Teresa received a Bachelor of Arts (BA) at the University of San Diego in Spanish and Interdisciplinary Humanities with an emphasis in Art History in 2006. She then went on to pursue a Master of Arts (MA) in Anthropology at the University of Denver with an emphasis in Museum Studies, which she completed in 2011. In 2019, she completed her Doctorate (PhD) in Anthropology at New York University. Her dissertation, titled Permeable: Politics of Extraction and Exposure on the Navajo Nation, approaches territorial dispossession and environmental toxicity as they relate to tribal jurisdiction and settler colonialism in contemporary Diné communities in present-day northern Arizona and New Mexico. Teresa is currently a Provost's Postdoctoral Fellow in the Department of Anthropology at the University of Chicago.

Teresa's grandfather, Thomas Lynch Jr., served the US Army in the World War II from May 1943 to December 1945 with the 42 Rainbow Division. He was captured during the Battle of the Bulge and held as a German Prisoner of war for almost four months. He died at the age of 98 on July 27, 2021, at Window Rock, Arizona.

== Art practice ==
Montoya's art practice reflects her background and knowledge of filmmaking, and includes photography.

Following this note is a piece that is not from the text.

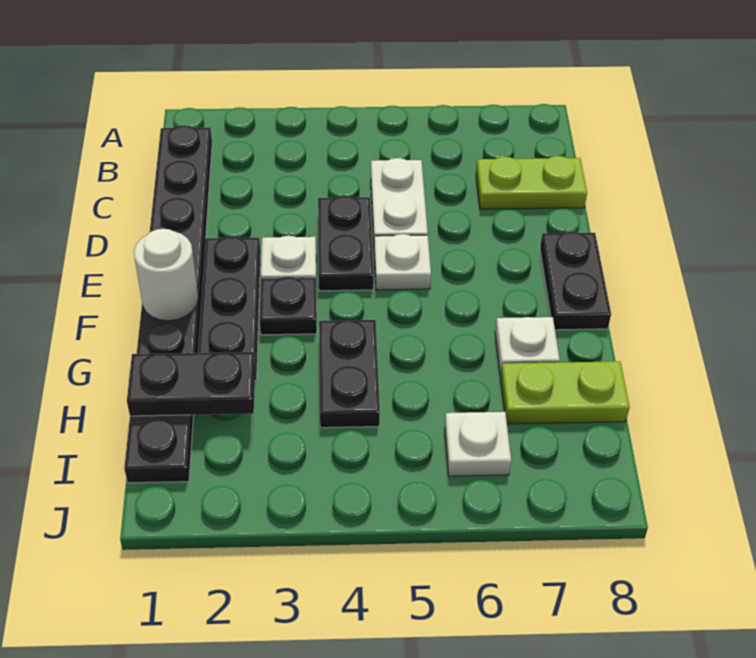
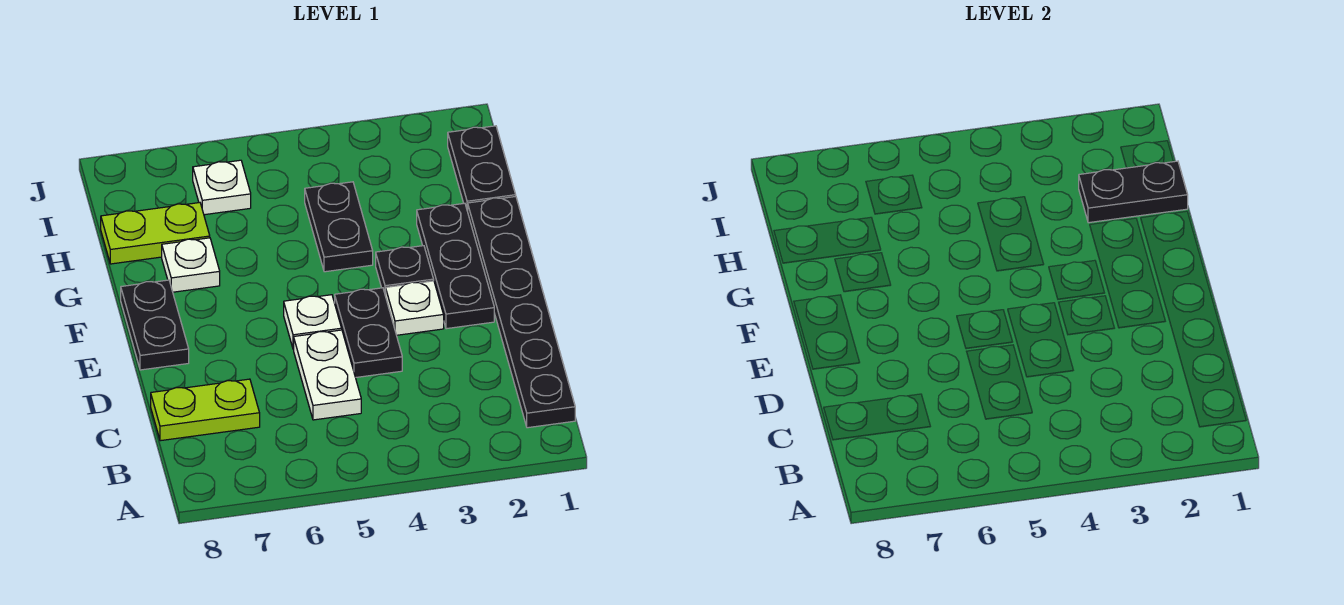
white round brick F1 level 2 -> none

Her 2016 body of work Yellow Water responds to the aftermath of the Gold King Mine Spill, which occurred in 2015. Positing territorial dispossession and environmental toxicity as pervasive features of contemporary Indigenous life, this body of work critically engages with photography to trace the acidic mine waste discharged into the Animas and San Juan rivers that flow across the Navajo Nation. This body of work, including photographs, audio, and bottles filled with contaminated water, was exhibited in 2019 at the Morris and Helen Belkin Art Gallery in Vancouver, British Columbia, for the Spill exhibition.

=== Doing the Sheep Good ===
In 1966, anthropologist John Adair and Sol Worth intended to teach students some basic filmmaking skills in order to understand how another culture might conceptualise filmmaking differently. Their purpose was to understand culture-bound ways of representation. When they presented their idea to several Navajo members, Sam Yazzie, the leading elder of the community asked, "Will making movies do the sheep good?" Worth replied that it would not. To this Yazzie responded, "Then why make movies?" The project led to the series Navajo Film Themselves made by Navajo youth at Pine Springs, Arizona. The process is documented in Adair and Worth's book Through Navajo Eyes: An Exploration in Film Communication and Anthropology published by Indiana University Press in 1972 and republished by University of New Mexico Press in 1997.

In 2013, Montoya directed the film Doing the Sheep Good, which reinvigorates Diné relationships to community and filmmaking. The film charts the life of the films and photographs in the series as they are about to be repatriated to their community. The seven films that were part of the series became iconic but had been rarely seen by other Navajos. Doing the Sheep Good documents the homecoming of these films as they are screened for the first time in 46 years.

Doing the Sheep Good has been screened at festivals across the United States and in Brazil.

The movie won the short film award at the 2014 Futures of Visual Anthropology Conference at Temple University.